In an effort to pull themselves out of debt as quickly as possible, many medical school graduates choose to practice in urban areas, which generally have better reimbursement rates. They are also drawn to fields other than primary care, which tends to pay less than certain subspecialty areas.
In Maryland, the Loan Assistance Repayment Program awards up to $30,000 to graduates who agree to practice in underserved areas.
But rural health advocates say the reach of that program and others like it is limited by the federal standards that determine which areas qualify as rural.
Clark said that Maryland’s competition for federal funds suffers because the state as a whole doesn’t seem rural compared to others and because it has no overall shortage of doctors in Maryland — the providers are just clustered in urban areas.
Another serious impediment to recruiting medical school graduates to work in Maryland’s rural areas is the lack of residency programs there.
Jake Frego, executive director of the Eastern Shore Area Health Education Center, said national data shows that about half of all physicians choose to practice within a 50-mile radius of where they do their residency.
“So out of the pool of docs who … graduate to residency, automatically about 50 percent we lose because of [the] absence of a residency program,” Frego said.
Area Health Education Centers like the one Frego runs are dedicated to recruiting and retaining health care professionals to work in underserved areas.
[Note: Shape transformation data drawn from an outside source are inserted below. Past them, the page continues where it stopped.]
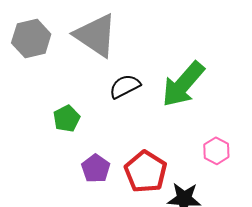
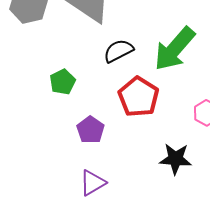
red pentagon: (146, 172) -> (139, 97), moved

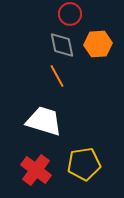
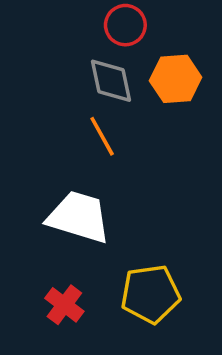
red cross: (36, 170) -> (64, 305), size x0.7

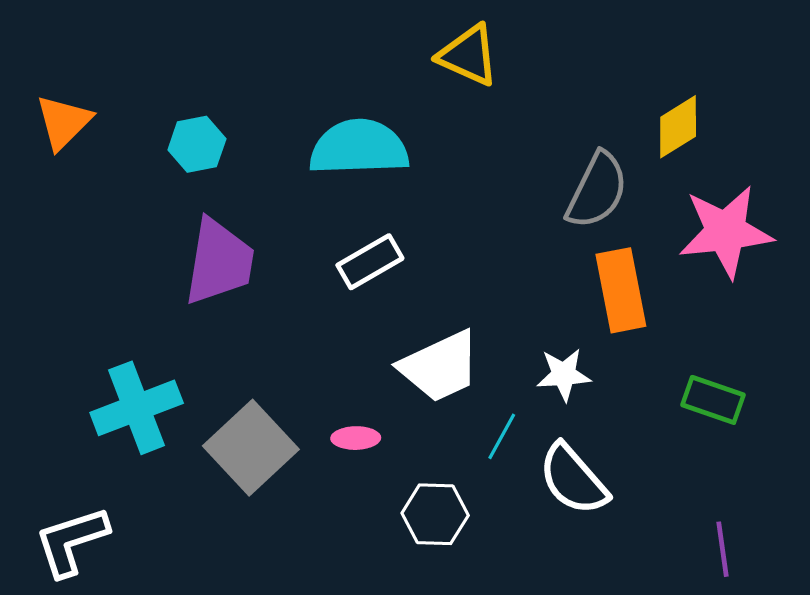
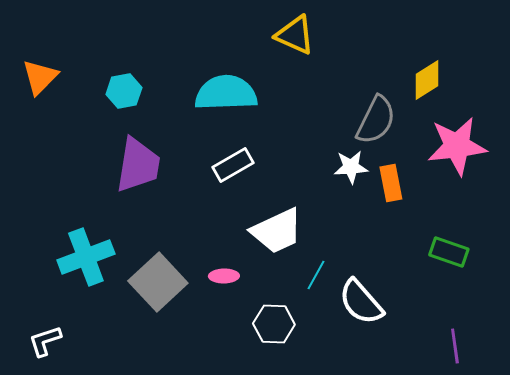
orange rectangle: (621, 290) -> (391, 183), size x0.7
white star: (564, 375) -> (351, 167), moved
white L-shape: (71, 541) -> (45, 341), size x0.7

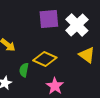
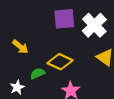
green semicircle: (24, 70) -> (38, 73), turned 56

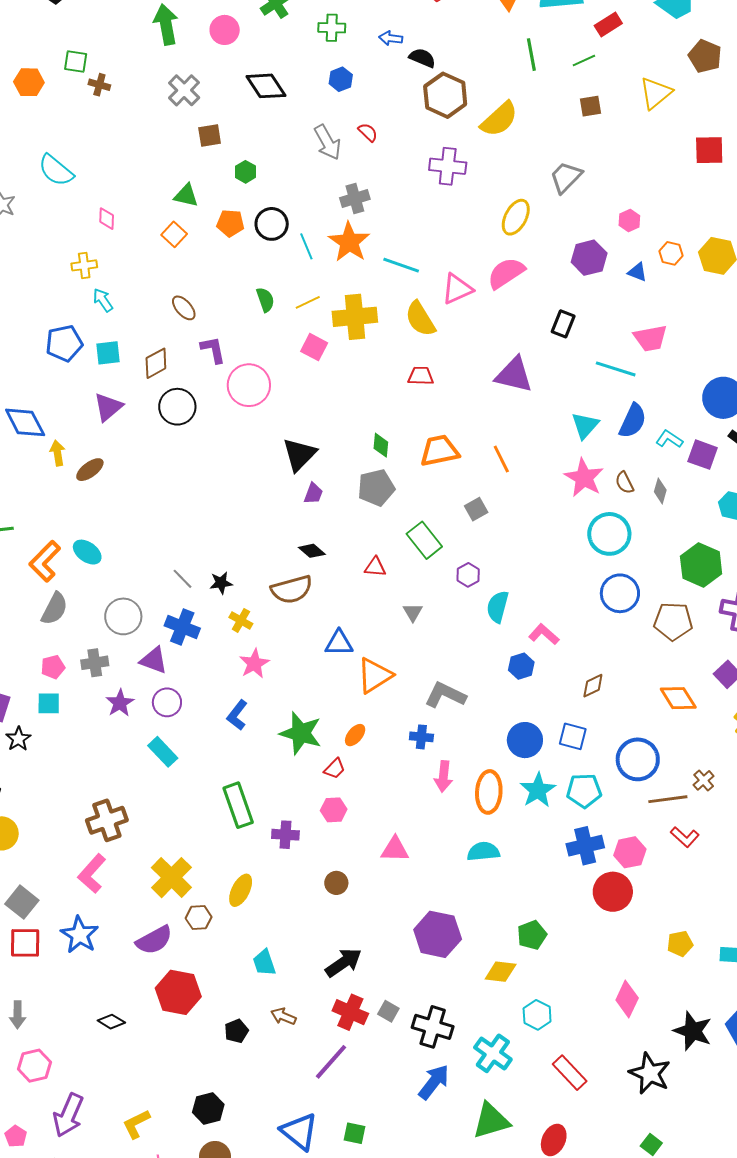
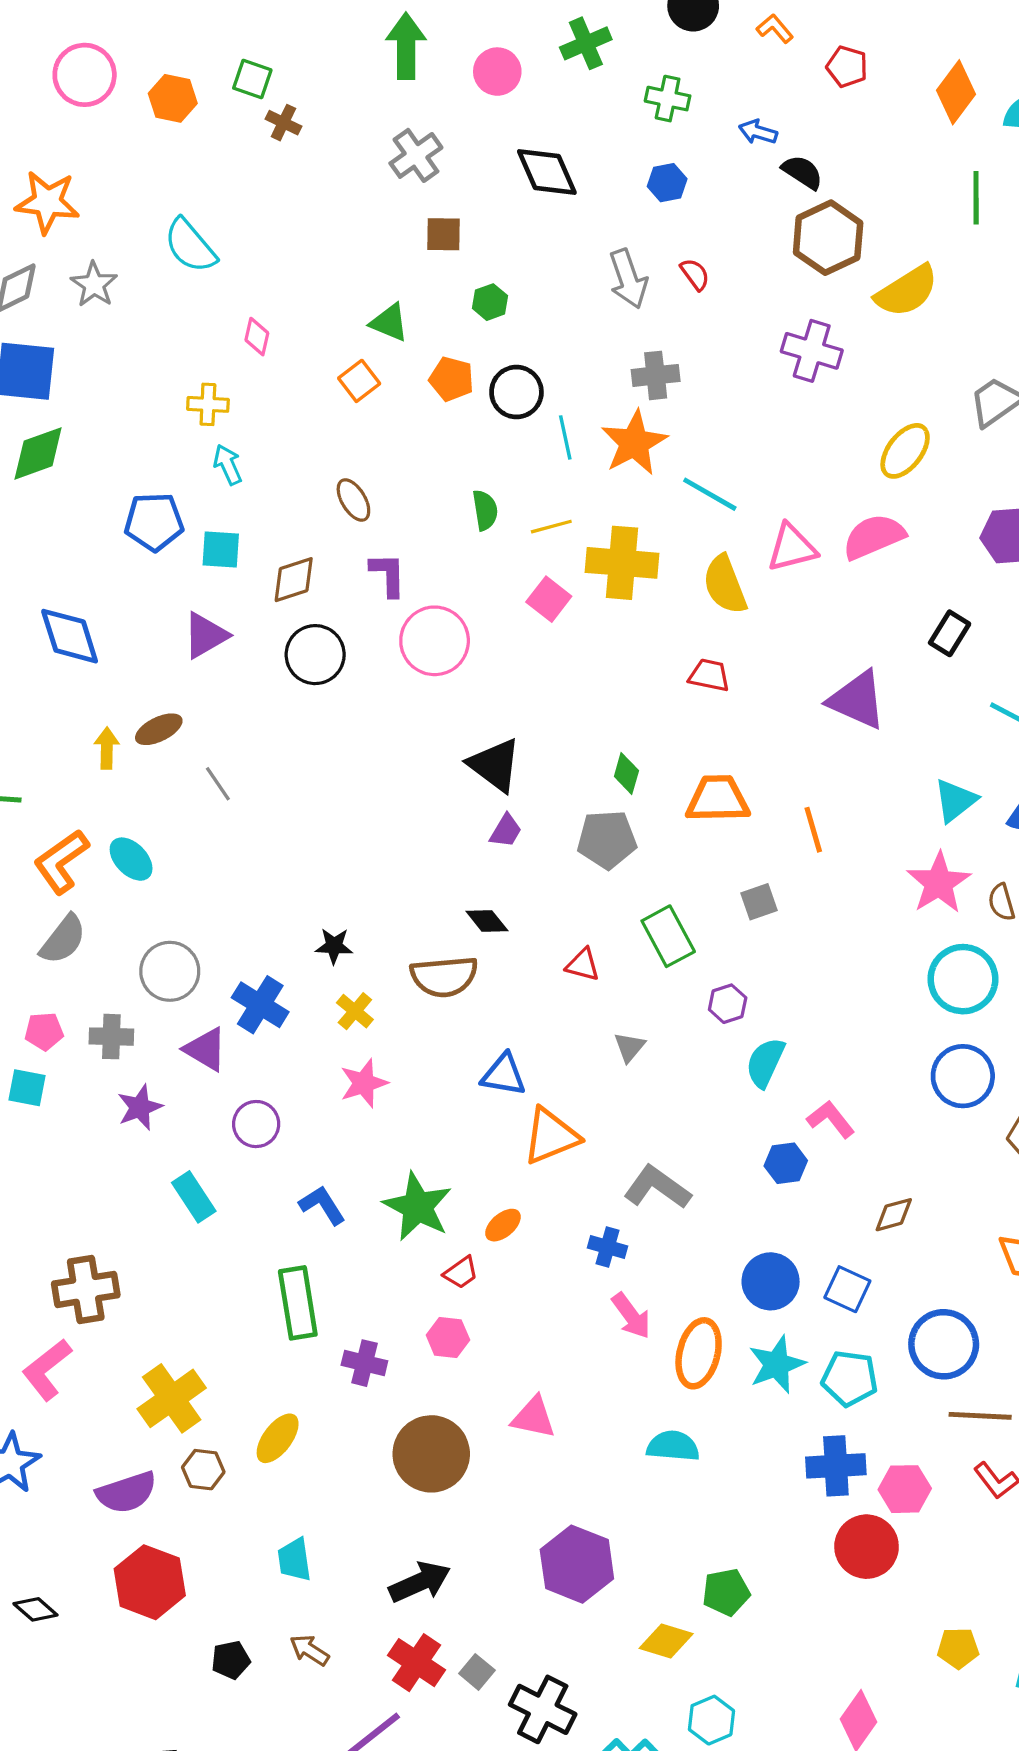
yellow arrow: (58, 453) -> (107, 748), moved
black triangle: (299, 454) -> (495, 765), turned -48
gray line: (183, 579) -> (218, 784), moved
purple circle: (167, 702) -> (256, 1124), moved
blue L-shape: (237, 715) -> (322, 1205), moved, turned 100
pink arrow: (443, 776) -> (631, 1316), turned -52
brown circle: (336, 883) -> (431, 1454), size x2.0

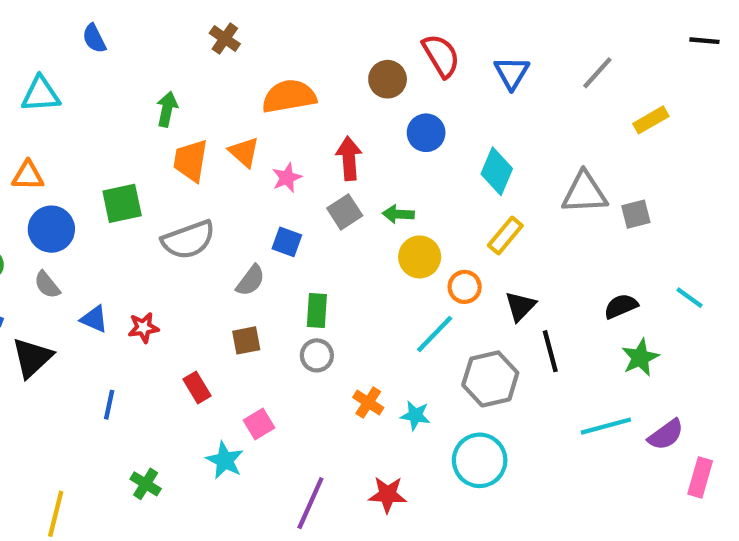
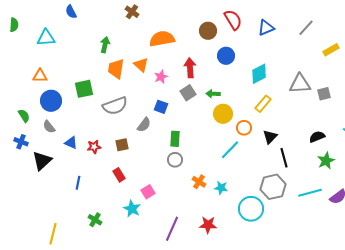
blue triangle: (512, 73) -> (266, 28), turned 36
cyan diamond: (497, 171) -> (259, 74), turned 40
brown square: (246, 340) -> (122, 145), moved
gray hexagon: (490, 379) -> (273, 187), moved

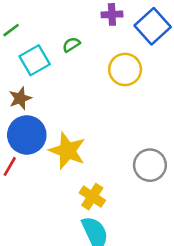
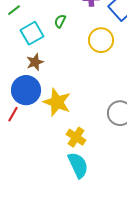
green semicircle: (71, 45) -> (60, 21), turned -32
brown star: (20, 98) -> (35, 62), moved

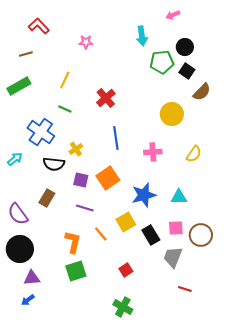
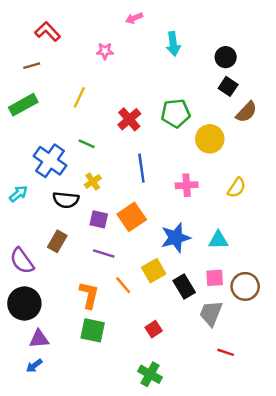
pink arrow: (173, 15) -> (134, 18), moved
green pentagon: (162, 62) -> (176, 113), moved
green line: (65, 109) -> (87, 144), moved
green square: (76, 271) -> (93, 330), turned 30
Initiatives like the center’s Clinical Education Program expose students, many of whom are from urban areas, to what it’s like to practice and live in a rural area.
Palakanis said the interns that come to work for her in Crisfield learn very quickly about the challenges of rural health. But Palakanis sees the rewards in that.
“I find the population to be interesting, and always a challenge,” she said with a laugh.
“You have to learn to do a lot with little.”